Some questions under today's lunar eclipse

"A total lunar eclipse occurs when the moon and the sun are on exact opposite sides of Earth. Although the moon is in Earth's shadow, some sunlight reaches the moon. The sunlight passes through Earth's atmosphere, which causes Earth’s atmosphere to filter out most of the blue light. This makes the moon appear red to people on Earth." https://www.nasa.gov/audience/forstudents/5-8/features/nasa-knows/what-is-an-eclipse-58

Today the earth will shade the full Aquarian moon for several hours, and these are some of the questions I've been pondering:

Thinking of eclipses in terms of entrances or exits, what is it I might want in my life that I've never had, or what might I be ready to end ?

We all filter the light we receive from others. How does my particular filter work?
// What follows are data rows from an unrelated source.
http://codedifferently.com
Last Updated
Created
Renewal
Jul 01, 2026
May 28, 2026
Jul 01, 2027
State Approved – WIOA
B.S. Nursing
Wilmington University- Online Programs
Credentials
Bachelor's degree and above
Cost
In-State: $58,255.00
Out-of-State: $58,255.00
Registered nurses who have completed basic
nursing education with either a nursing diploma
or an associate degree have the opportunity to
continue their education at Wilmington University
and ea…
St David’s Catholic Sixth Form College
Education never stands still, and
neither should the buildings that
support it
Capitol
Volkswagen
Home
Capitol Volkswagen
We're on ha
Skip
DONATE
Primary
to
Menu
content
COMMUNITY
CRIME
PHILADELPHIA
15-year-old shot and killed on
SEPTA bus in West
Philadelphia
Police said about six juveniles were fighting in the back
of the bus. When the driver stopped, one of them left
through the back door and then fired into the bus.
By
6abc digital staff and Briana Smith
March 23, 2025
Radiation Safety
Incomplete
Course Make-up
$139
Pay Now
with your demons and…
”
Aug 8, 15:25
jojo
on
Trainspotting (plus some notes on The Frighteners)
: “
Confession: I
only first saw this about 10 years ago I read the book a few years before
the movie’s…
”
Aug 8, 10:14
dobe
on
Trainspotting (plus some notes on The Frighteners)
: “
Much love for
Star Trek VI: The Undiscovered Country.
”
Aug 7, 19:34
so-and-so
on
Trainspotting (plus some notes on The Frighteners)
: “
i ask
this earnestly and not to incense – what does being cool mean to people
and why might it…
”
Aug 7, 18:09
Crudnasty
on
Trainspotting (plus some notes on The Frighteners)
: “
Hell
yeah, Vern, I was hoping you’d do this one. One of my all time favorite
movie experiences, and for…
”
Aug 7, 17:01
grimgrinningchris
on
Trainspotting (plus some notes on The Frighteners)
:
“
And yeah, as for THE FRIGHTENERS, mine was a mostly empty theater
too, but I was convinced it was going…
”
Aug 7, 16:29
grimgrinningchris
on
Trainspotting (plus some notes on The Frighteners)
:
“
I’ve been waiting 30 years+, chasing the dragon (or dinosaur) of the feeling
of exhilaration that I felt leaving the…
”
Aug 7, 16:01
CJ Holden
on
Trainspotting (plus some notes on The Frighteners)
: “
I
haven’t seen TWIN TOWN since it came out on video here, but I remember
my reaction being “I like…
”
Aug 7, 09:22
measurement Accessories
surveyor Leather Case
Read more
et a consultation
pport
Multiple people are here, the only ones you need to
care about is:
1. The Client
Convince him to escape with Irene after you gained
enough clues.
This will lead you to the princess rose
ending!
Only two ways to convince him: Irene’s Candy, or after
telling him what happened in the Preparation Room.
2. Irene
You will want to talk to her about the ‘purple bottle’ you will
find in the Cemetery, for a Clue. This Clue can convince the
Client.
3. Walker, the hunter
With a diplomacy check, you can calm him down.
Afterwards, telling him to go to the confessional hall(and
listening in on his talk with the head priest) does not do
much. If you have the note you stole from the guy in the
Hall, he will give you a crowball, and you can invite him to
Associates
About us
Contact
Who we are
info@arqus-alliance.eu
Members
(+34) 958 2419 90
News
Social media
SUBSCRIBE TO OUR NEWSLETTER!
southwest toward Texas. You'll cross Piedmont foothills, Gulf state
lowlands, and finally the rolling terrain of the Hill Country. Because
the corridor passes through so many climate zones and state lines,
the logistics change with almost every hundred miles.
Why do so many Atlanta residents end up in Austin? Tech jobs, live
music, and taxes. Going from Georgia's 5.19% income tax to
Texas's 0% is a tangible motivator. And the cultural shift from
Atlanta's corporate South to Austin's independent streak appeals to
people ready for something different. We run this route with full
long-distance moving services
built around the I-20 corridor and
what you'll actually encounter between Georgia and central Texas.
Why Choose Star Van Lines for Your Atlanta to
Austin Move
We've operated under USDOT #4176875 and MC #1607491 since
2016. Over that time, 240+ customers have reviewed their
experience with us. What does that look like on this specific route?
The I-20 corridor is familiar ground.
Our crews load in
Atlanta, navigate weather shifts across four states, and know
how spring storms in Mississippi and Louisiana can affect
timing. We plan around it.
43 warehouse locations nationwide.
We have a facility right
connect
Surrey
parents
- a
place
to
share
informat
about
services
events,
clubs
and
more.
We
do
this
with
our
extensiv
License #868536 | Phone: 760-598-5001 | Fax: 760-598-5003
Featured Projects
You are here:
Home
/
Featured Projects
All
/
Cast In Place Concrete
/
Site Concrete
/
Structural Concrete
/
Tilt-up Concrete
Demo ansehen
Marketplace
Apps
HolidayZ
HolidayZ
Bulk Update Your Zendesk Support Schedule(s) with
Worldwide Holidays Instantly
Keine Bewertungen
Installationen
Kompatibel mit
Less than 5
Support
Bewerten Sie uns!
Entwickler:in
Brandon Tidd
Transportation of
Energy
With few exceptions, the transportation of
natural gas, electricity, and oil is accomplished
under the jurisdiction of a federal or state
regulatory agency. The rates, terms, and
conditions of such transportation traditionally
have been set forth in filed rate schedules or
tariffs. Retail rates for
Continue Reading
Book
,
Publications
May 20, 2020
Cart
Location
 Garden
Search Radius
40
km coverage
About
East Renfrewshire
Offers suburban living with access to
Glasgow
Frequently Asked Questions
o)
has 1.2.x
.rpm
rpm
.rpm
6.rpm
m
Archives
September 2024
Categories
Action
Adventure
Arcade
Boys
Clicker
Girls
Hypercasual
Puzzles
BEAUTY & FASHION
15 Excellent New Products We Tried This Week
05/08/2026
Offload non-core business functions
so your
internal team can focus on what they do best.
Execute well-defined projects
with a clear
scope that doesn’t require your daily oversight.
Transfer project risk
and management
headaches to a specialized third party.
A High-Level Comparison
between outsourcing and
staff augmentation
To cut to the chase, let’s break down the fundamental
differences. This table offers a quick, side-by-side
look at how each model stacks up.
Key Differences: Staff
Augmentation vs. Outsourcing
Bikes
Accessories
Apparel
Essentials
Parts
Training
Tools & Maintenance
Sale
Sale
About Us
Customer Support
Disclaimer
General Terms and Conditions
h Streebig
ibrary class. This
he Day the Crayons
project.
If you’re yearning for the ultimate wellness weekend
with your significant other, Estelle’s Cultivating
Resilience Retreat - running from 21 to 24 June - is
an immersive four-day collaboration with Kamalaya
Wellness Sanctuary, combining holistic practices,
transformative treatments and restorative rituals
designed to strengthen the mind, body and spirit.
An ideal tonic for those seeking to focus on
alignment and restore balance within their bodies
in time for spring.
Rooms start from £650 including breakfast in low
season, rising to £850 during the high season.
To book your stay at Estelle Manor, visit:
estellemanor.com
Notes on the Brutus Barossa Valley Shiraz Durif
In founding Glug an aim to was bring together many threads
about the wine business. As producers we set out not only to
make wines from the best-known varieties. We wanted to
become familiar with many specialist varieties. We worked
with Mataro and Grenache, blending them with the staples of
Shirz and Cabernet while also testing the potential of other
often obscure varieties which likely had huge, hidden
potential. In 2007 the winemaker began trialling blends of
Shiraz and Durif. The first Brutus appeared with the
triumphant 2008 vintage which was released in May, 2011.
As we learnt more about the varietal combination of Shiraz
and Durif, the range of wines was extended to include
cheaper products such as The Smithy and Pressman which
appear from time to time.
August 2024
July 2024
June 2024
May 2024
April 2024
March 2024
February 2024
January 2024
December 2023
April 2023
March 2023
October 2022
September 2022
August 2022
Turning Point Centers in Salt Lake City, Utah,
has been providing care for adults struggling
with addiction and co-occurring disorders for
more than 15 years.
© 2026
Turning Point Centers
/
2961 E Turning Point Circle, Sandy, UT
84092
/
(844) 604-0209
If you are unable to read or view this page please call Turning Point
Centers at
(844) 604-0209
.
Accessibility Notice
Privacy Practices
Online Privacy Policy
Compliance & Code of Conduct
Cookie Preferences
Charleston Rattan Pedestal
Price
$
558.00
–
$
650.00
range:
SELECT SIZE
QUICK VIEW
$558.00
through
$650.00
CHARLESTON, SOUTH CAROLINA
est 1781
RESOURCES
Does it protect me enough from what might overpower me? Does it protect me too much from the light and positive input of others? How comfortable am I with attention -- both giving and receiving?

Has earth energy -- patience, stability, practicality, rootedness ever bolstered me against the extremes of fire and air -- impatience and worry ? In what's truly important to me, do I have both roots and flowers? Has any attachment to earth qualities kept me back from really owning and expressing my passion and individuality, or stopped me from taking a risk? What are my usual responses to conflict or crisis?

Every full moon is a chance to become aware of the projections in our lives -- to see and heal our relationship to Other, to pull back some of the projection and see ourselves in everything. This lunar eclipse amplifies the opportunity. Who really impresses me? Who really stands out to me as a genius or a star? I'm closer to them than I think. That also goes for the other side: The people who rub me the wrong way or offend me. We're made of the same stuff, too. How can releasing some of those projections bring me closer to love, power, and right action? Where do I need defenses, and where do I just need boundaries? And when and with whom can I just be comfy and fluid, creative, and whole?

Happy Full Moon and Eclipse. Happy ruminations and happy revelations.